Promise-約束-

禁止エリアから脱出しE−9にある観光協会を目指して進んでいたユキと幸村は、ようやくE−8に位置するミカン畑に辿り着いた。


坂持の放送から既に6時間近く歩き続けている。


「ここを抜ければ観光協会か…。ユキ、大丈夫かい?」


「はあ…う、うん……」


立ち止まって膝に手を置きながら精一杯の返事をする。


時々休憩を挟んだとは言え、慣れない山道をそれもこんな緊迫した状況で永遠と歩き続けていたのだから無理もない。


ましてやユキは兄と同じで運動神経はかなり良いが、病弱な為体力は常人の半分程しかない。


幸村の指示に従いながらどうにかここまで辿り着いたが、もはや気力も体力も限界に近かった。


「ユキ、もう少し頑張ろう。ここを抜ければ観光協会の建物が見えて来るはずだ」


「うん…大丈夫…」


途切れ途切れではあったがそう言ってユキはまた歩みを進めた。


ここに来るまで他のペアと接触することはなかったが、それは同時に兄や仲間達とも合流できていないことを意味する。


常人離れした運動神経と鋭い勘を持ち、状況を素早く判断できる頭の切れる兄が、そう易々と誰かの手に掛かって命を落とすとは思えないが、それでも不安は拭い切れない。

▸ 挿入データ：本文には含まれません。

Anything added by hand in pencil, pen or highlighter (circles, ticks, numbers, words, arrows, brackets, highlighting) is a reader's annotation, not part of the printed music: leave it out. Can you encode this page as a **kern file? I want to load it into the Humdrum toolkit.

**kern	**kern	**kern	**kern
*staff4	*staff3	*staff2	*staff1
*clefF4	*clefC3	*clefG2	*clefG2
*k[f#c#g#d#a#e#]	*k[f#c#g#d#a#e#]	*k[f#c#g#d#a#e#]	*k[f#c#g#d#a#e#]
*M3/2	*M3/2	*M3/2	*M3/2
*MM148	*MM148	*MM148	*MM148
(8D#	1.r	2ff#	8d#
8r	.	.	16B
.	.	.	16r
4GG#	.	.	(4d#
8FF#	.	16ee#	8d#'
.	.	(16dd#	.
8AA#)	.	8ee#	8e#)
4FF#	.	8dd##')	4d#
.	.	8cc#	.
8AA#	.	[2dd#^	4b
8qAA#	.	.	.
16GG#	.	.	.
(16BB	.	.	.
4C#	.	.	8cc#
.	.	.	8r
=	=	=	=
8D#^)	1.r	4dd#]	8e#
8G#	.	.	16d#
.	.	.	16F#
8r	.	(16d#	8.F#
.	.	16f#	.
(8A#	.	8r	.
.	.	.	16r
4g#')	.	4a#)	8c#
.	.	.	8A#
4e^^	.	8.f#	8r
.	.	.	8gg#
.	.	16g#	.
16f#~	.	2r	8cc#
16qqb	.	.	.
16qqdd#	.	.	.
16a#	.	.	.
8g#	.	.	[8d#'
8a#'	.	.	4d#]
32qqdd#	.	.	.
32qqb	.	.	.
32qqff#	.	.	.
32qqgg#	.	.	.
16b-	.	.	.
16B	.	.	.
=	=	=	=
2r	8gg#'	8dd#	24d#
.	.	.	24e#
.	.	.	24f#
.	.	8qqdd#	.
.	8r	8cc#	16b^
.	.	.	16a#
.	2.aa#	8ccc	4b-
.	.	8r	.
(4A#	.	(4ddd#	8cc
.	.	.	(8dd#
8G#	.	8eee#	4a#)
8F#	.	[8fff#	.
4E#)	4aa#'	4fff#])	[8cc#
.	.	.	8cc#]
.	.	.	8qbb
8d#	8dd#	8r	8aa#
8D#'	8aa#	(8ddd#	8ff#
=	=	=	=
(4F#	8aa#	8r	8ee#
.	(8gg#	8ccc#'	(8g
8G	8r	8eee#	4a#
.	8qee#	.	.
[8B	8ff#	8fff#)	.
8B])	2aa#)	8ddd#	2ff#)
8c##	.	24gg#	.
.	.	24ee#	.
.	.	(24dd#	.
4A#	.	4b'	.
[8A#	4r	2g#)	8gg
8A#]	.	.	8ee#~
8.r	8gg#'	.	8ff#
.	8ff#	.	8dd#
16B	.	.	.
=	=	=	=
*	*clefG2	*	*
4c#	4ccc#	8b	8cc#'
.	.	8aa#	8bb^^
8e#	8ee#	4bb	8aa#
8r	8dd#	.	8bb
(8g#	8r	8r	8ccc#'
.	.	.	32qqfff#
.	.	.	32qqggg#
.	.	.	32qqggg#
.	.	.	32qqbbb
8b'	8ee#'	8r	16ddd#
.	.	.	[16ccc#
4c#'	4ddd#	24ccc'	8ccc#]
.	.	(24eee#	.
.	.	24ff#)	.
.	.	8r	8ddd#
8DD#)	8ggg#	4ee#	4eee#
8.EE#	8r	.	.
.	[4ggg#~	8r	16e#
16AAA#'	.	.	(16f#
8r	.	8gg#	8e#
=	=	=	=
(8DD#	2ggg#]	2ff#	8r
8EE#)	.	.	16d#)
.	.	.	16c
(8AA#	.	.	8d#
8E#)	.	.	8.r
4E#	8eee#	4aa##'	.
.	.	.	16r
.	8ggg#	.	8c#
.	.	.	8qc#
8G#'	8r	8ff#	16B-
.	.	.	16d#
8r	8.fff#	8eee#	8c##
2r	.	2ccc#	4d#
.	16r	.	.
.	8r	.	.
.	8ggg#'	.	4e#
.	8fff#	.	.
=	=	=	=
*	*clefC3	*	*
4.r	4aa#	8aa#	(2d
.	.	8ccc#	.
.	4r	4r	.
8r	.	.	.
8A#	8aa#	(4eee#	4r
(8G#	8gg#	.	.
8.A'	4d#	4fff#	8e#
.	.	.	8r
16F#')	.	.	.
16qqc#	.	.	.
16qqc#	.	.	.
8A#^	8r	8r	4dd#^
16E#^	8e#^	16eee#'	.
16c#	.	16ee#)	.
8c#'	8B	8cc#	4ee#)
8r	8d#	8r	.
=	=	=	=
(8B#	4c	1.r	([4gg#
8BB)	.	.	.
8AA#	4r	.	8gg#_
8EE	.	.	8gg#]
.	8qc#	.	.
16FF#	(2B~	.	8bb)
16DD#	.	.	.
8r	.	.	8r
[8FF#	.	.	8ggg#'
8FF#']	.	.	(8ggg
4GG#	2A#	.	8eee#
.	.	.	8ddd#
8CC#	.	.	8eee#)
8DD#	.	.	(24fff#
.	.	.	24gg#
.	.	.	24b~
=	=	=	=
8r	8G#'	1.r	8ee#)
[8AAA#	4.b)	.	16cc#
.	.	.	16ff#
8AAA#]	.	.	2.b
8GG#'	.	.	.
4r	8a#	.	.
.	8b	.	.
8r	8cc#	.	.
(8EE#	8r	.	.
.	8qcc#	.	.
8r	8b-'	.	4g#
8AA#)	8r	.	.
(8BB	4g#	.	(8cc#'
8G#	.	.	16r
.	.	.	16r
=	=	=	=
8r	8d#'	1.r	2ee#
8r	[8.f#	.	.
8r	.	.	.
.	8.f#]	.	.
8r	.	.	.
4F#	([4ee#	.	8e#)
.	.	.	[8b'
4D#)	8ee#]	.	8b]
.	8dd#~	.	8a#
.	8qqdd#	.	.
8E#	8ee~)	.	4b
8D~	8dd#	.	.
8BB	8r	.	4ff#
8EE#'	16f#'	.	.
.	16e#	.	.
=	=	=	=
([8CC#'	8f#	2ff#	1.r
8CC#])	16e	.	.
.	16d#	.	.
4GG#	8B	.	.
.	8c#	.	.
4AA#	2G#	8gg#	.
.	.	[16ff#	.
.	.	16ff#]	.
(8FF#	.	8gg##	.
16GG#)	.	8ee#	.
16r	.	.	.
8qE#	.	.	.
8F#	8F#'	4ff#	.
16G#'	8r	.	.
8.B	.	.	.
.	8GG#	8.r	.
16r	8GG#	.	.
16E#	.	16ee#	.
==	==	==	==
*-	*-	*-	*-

もし襲って来た相手が田仁志のようなマシンガンを持っていたら?


もし気を許した仲間が突然裏切って襲いかかって来たとしたら?


考えれば考える程、不安が募っていく。


「…お兄ちゃん…」


ぽつりと呟いたとき、島のあちこちに設置されたスピーカーから忌々しい男の声が響き渡った。


『18時になりましたー!それじゃ死亡者を発表するぞー!』


のん気なその声に、ユキと幸村は無意識の内に眉を寄せていた。


まるで読書感想文の優秀賞を発表するかのようなノリだ。


しかしそんな文句も、直後に告げられた名前を聞いてあっという間に消えていった。


『A−7聖ルドルフ学院4番柳沢慎也、六角中7番首藤聡。B−10山吹中5番新渡米稲吉、六角中5番樹 希彦。D−8四天宝寺中部長・白石蔵ノ介、立海大附属中7番柳生比呂士。以上です。それから禁止エリアはー20時からI−4、22時からG−1。それじゃあ頑張ってなー』


ブツンと放送が切れると同時に、ユキは呼吸の仕方さえも忘れてその場に崩れ落ちた。


「嘘……嘘でしょう?そんな…柳生君が……!」


分校で見た柳生の顔が徐々に消えていく。


詐欺師と試合の駆け引きについて話し合う紳士の姿が、今はもう遠い存在のように思い出すことさえできない。


「嫌だ……こんなの!どうして……っ」


涙が次々と溢れ出し、木々の間から聞こえて来る鳥のさえずりに混じって嗚咽が響いた。


「……」


幸村はしばらくの間空を見上げたまま黙り込んでいたが、負傷した左手は何かに耐えるように強く握り締められていた。